The volunteer helped us get the summer gardens established. He shoveled manure, pitched in with the hay harvest. Each evening we enjoyed a meal together, most of whose ingredients came from just beyond the back door. One night he took up his fiddle and joined some area farmer-musicians in a bluegrass jam, where they all talked about cutting hay. The last few days he was here, his girlfriend — she was of Iraqi-Jewish heritage — joined him. On the final night, after a hard day’s work, they fixed us a memorable meal of lamb tagine, again using mostly farm-raised ingredients.
The most interesting thing about our highly educated and urbane guest was this. When asked why he wanted to come and labor on a farm, particularly one in the South, he said that he had never spent time with people in rural America. He was a citizen of the vibrant cities that still dot our landscape, had traveled the world, yet knew nothing of his own backyard. Before beginning his residency he wanted to spend time in a place that was outside his comfort zone.
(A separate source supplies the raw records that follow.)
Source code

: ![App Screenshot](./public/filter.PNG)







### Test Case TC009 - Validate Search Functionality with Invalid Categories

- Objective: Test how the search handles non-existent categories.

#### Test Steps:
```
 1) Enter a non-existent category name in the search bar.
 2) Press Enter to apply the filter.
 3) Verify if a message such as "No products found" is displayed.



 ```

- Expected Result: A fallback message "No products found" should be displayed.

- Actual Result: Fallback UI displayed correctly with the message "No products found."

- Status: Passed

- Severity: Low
How unusual is the decision, for any of us, to make the effort to meet people who are different from us? And I’m not speaking of going on an ecotourism holiday, making a charity mission trip, or eating a new ethnic cuisine each night. This volunteer chose rural America specifically, for a reason that mattered: to bridge, one by one, a cultural divide with his fellow citizens.
Last Saturday we were hard at the usual farm work, trying our best to keep up with the endless deluge of tasks. I was moving one of the flocks of sheep into another pasture and Cindy was bushhogging when a large, expensive SUV nosed cautiously up our long drive. Then just as cautiously backed all the way down. We continued with our tasks.
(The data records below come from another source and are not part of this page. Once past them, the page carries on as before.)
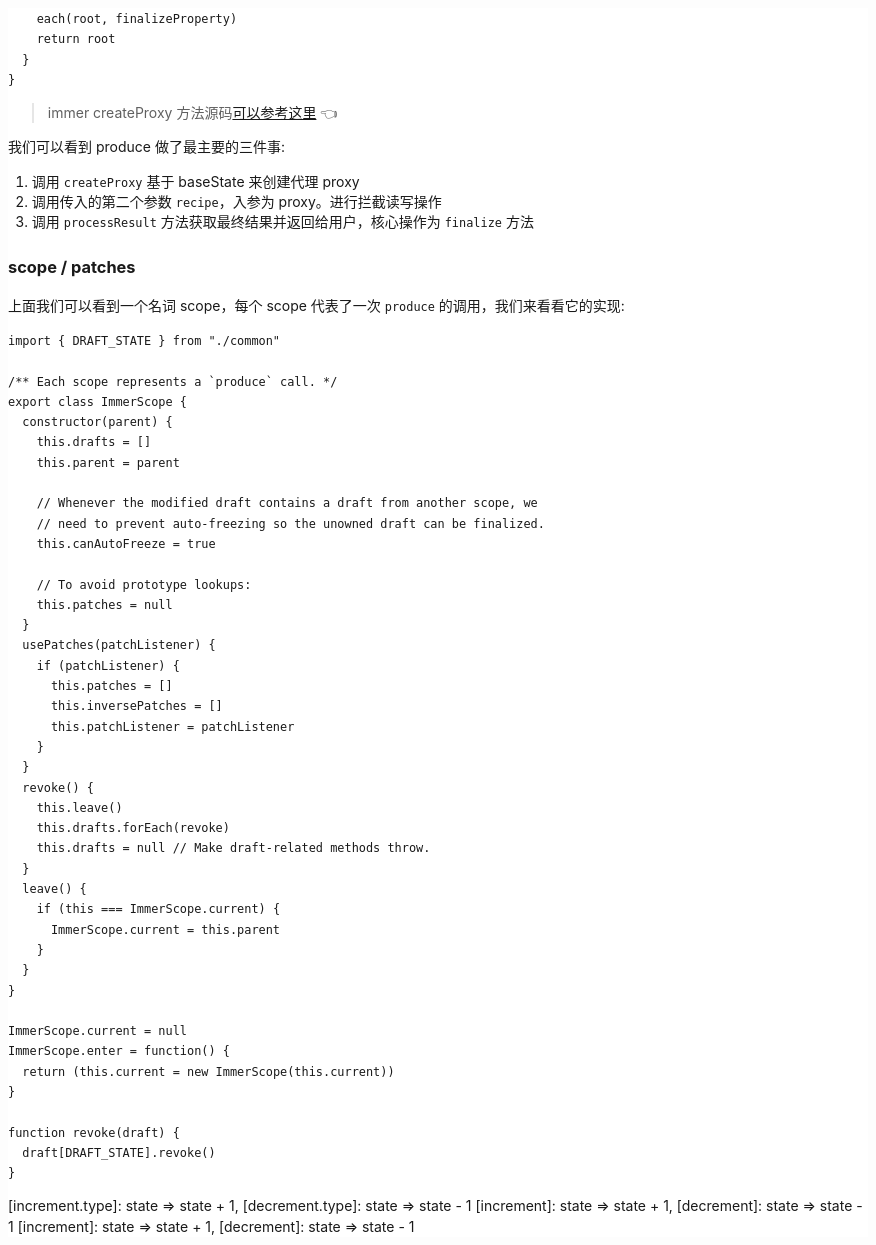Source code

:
 ```JS
    each(root, finalizeProperty)
    return root
  }
}
```

> immer createProxy 方法源码[可以参考这里](https://github.com/immerjs/immer/blob/9064d26aaaa4e6d5cc447b1b140f4c891286e813/src/proxy.js) 👈

我们可以看到 produce 做了最主要的三件事:

1. 调用 `createProxy` 基于 baseState 来创建代理 proxy
2. 调用传入的第二个参数 `recipe`，入参为 proxy。进行拦截读写操作
3. 调用 `processResult` 方法获取最终结果并返回给用户，核心操作为 `finalize` 方法

### scope / patches

上面我们可以看到一个名词 scope，每个 scope 代表了一次 `produce` 的调用，我们来看看它的实现:

```JS
import { DRAFT_STATE } from "./common"

/** Each scope represents a `produce` call. */
export class ImmerScope {
  constructor(parent) {
    this.drafts = []
    this.parent = parent

    // Whenever the modified draft contains a draft from another scope, we
    // need to prevent auto-freezing so the unowned draft can be finalized.
    this.canAutoFreeze = true

    // To avoid prototype lookups:
    this.patches = null
  }
  usePatches(patchListener) {
    if (patchListener) {
      this.patches = []
      this.inversePatches = []
      this.patchListener = patchListener
    }
  }
  revoke() {
    this.leave()
    this.drafts.forEach(revoke)
    this.drafts = null // Make draft-related methods throw.
  }
  leave() {
    if (this === ImmerScope.current) {
      ImmerScope.current = this.parent
    }
  }
}

ImmerScope.current = null
ImmerScope.enter = function() {
  return (this.current = new ImmerScope(this.current))
}

function revoke(draft) {
  draft[DRAFT_STATE].revoke()
}
```


  [increment.type]: state => state + 1,
  [decrement.type]: state => state - 1
  [increment]: state => state + 1,
  [decrement]: state => state - 1
  [increment]: state => state + 1,
  [decrement]: state => state - 1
A few minutes later the SUV reappeared, this time coming to a stop next to the barn. A well-dressed man opened his door partially and, in accented English, asked if we had any frozen chickens to sell. He had seen the farm sign at the base of our driveway listing pork, eggs, chicken, and honey for sale. He very much wanted to get out of his car, but was too afraid of our dogs. Eventually, with our encouragement, he completely opened the door and got out.
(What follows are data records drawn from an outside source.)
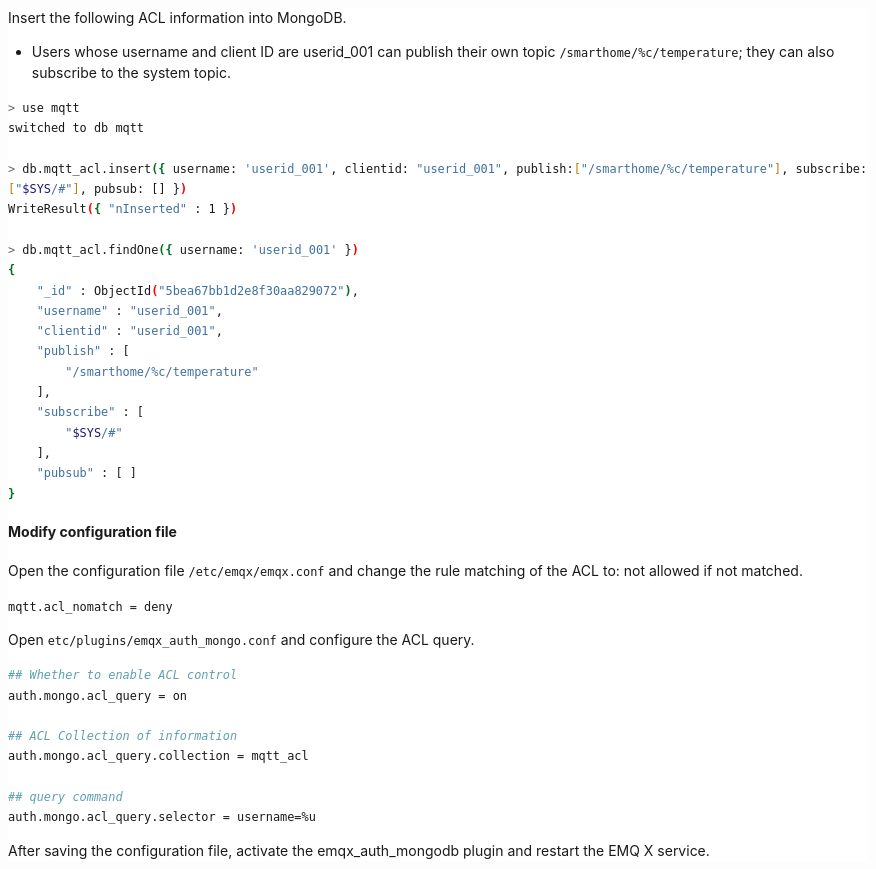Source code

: Insert the following ACL information into MongoDB.

- Users whose username and client ID are userid_001 can publish their own topic ``/smarthome/%c/temperature``; they can also subscribe to the system topic.

```bash
> use mqtt
switched to db mqtt

> db.mqtt_acl.insert({ username: 'userid_001', clientid: "userid_001", publish:["/smarthome/%c/temperature"], subscribe: ["$SYS/#"], pubsub: [] })
WriteResult({ "nInserted" : 1 })

> db.mqtt_acl.findOne({ username: 'userid_001' })
{
	"_id" : ObjectId("5bea67bb1d2e8f30aa829072"),
	"username" : "userid_001",
	"clientid" : "userid_001",
	"publish" : [
		"/smarthome/%c/temperature"
	],
	"subscribe" : [
		"$SYS/#"
	],
	"pubsub" : [ ]
}

```

#### Modify configuration file

Open the configuration file ``/etc/emqx/emqx.conf`` and change the rule matching of the ACL to:  not allowed if not matched.

```bash
mqtt.acl_nomatch = deny

```

Open `etc/plugins/emqx_auth_mongo.conf` and configure the ACL query.

```bash
## Whether to enable ACL control
auth.mongo.acl_query = on

## ACL Collection of information
auth.mongo.acl_query.collection = mqtt_acl

## query command
auth.mongo.acl_query.selector = username=%u

```

After saving the configuration file, activate the emqx_auth_mongodb plugin and restart the EMQ X service.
He said he worked for his government, the United Arab Emirates, and was based in Atlanta. His family, still in the car, was visiting for two weeks. His five children and wife were in the U.S. for the first time, and, like our volunteer, this man wanted them to experience an America they wouldn’t see on TV or in the movies (at least not accurately portrayed). We put the dogs up and out trundled the family, the wife and oldest daughter covered by hijabs. We showed them our modest farm — the sheep, hogs, gardens, chickens, ducks, turkeys, and orchards. They took endless videos, which by now have probably gone viral somewhere in the Middle East, and that was it. We were out of chicken, but we gave them some freshly plucked tomatoes and they went on their way.
We were very touched by the father’s actions. He really wanted to connect his family to a different experience than they would get by staying in Atlanta. (And, if you have visited our farm, you know we are not exactly easy to find.)
So that is the end of the tales. There is nothing more to them than this: two minor encounters, two different people, both doing their best to try and understand that which is not necessarily part of their culture — both working to build a small, hopeful bridge between what divides us. It’s a lesson we can all learn and emulate.